Archive for 'Fear'

Jun 30

When ever you’re angry, ask yourself, what am I afraid of?

Emotions of fear and anger are primitive and based in the ancient limbic region, particularly the amygdala.  This is currently the focus of great interest for youth, in terms of brain development.

Master Yoda said, “Fear is the path to the dark side.  Fear leads to anger, anger leads to hate, hate leads to suffering.”

Anger is an emotion, but is also a choice.  We excuse our use of anger by such things as stress, over work, others behavior.  Fact is we get angry because we choose to.

Unless we are in a “fight or flight situation, where we are emotionally hijacked by the amygdala, we have made a conscious decision to become angry in reaction to something we fear, which is based in subjective thinking.

When we fear the future (projecting) or the past (regressing), it is fear of a non-existent circumstance.

For youth (and adults) one of the lessons of “emotional intelligence” is that what usually makes us angry is lack of control of people and circumstances and that we want what we want.

For very self-centered youth, obstacles to getting what they want cause frustration and ultimately anger.  Lack of empathy and patience common in adolescence exacerbates the problem.  “If you are patient in one moment of anger you will escape a hundred days of sorrow.” 

                                                                                                Chinese Proverb

Apr 07


“I will face my fear. I will permit it to pass over me and through me. And when it has gone past I will turn the inner eye to see its path. Where the fear has gone there will be nothing. Only I will remain.”

Frank Herbert “Dune”


“Courage doesn’t always roar. Some times it’s the quiet voice at the end of the day saying, ‘I will try again tomorrow’.”
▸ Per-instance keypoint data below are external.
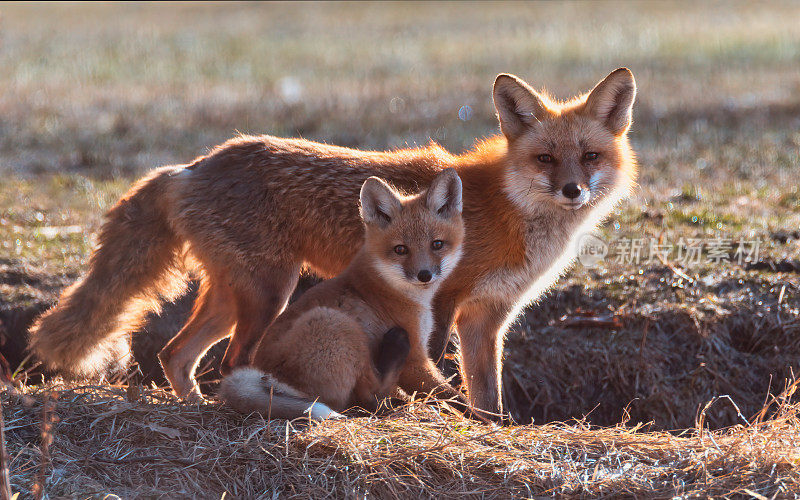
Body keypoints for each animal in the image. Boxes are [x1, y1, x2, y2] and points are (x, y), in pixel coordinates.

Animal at [222, 170, 466, 420]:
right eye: (400, 249)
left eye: (437, 244)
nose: (424, 275)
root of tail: (267, 376)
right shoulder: (415, 360)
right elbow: (455, 397)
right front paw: (477, 416)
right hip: (334, 323)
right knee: (370, 399)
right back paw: (395, 349)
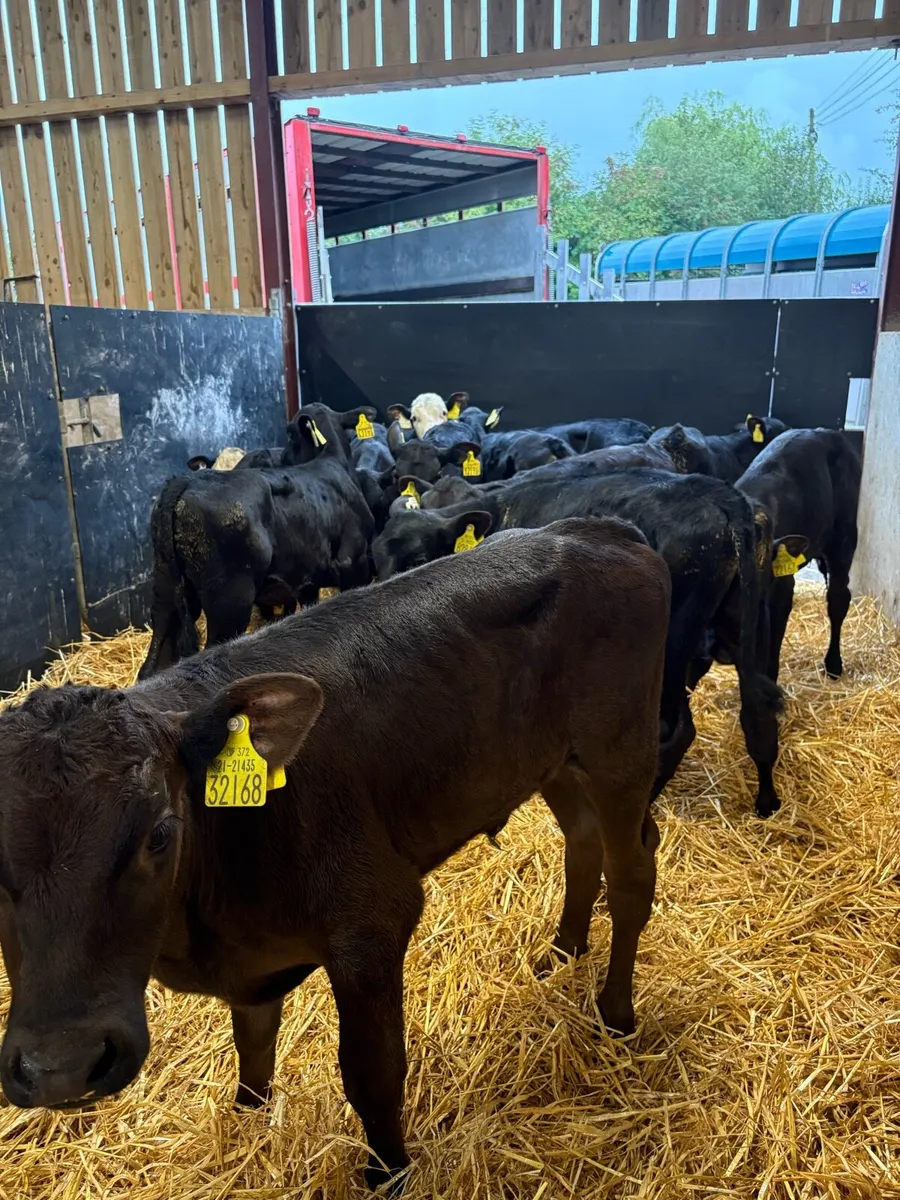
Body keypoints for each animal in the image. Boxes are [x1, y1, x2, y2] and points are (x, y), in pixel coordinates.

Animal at [0, 518, 670, 1195]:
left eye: (161, 832)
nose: (63, 1067)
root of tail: (592, 529)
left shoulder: (371, 923)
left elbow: (372, 1074)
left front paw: (387, 1173)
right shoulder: (252, 963)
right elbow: (253, 1047)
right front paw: (249, 1120)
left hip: (620, 751)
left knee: (632, 873)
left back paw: (615, 1013)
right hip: (551, 760)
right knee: (581, 843)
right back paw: (562, 952)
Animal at [139, 404, 377, 678]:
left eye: (290, 435)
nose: (282, 457)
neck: (333, 463)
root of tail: (186, 480)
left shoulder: (307, 580)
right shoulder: (354, 561)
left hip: (166, 594)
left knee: (153, 663)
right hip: (230, 601)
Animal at [374, 466, 788, 818]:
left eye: (418, 557)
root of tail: (719, 492)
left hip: (671, 644)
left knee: (676, 728)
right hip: (747, 623)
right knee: (758, 713)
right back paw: (767, 801)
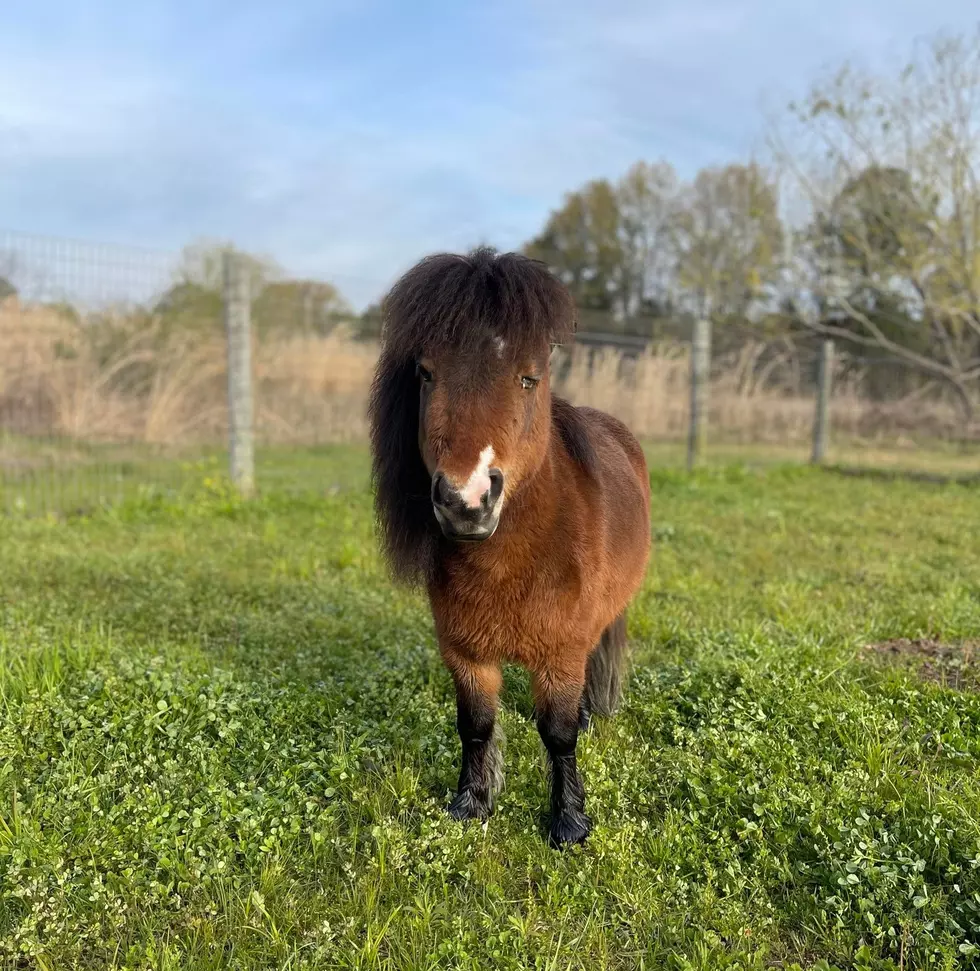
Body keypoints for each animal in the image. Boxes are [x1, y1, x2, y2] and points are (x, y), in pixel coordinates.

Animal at [368, 246, 651, 847]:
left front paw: (568, 822)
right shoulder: (466, 653)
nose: (466, 500)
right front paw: (472, 802)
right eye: (426, 373)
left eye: (528, 378)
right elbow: (475, 725)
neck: (510, 563)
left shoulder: (562, 651)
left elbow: (559, 733)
Fear can stop us from making the changes we want to make in our lives. It can cause us to not take the first steps because the thought of changing our lives completely can be frightening. Why? Consider some of the following issues:

Our fear of trying to change and then failing:

Most people don’t make significant changes without mistakes. These setbacks are a part of life. Some people view these mistakes as failure and revert to past unhealthy behaviors.

Our fear of being vulnerable:

We believe that we can always get what we need, regardless of how we have to get it. If we stop using these tactics, are others going to take advantage of us? Will we become like people we’ve taken advantage of or manipulated?

Our fear of the unknown:

If we make major changes in our lives, what kind of person will we become? Will we be able to handle painful situations that arise? Will we be able to live up to other’s expectations? Will we be able to earn back the trust of others? Will we like and feel comfortable with the person we have become?

Recent Academy Award winner, Jeff Bridges, was asked about ‘fear’ and about doing the role he was about to do. He said, “Fear is your friend, it’s like fire. It can warm your home or burn it down, you have to respect your fear but not let it control you.”

Our fear of giving up:

After trying hard to change, will we be discouraged and quit? Will we fall back into our old attitudes of self-pity? “Why try?… Who cares?… Who am I kidding?… I can’t do this…” Will our old habits return and take control of our lives again? Will we be like the people we despise?

Fear is a powerful force that can hold us back in some situations – but it helps us in others. My fear of failure can motivate me to weigh decisions more carefully. If we listen to those fears they can stop us from doing wrong. But our personal fears can also be a wall – a wall we feel unable to climb. It’s tempting to use our fears as an excuse for not changing. Yet, if we deny these fears, we give them even more control over our lives.

Change is possible if we face our fears… if we recognize, accept and deal with our fears. We can do this through hard work, refusing to give up and accepting the help of others. For some, it will not be one day at a time; it will be one moment at a time.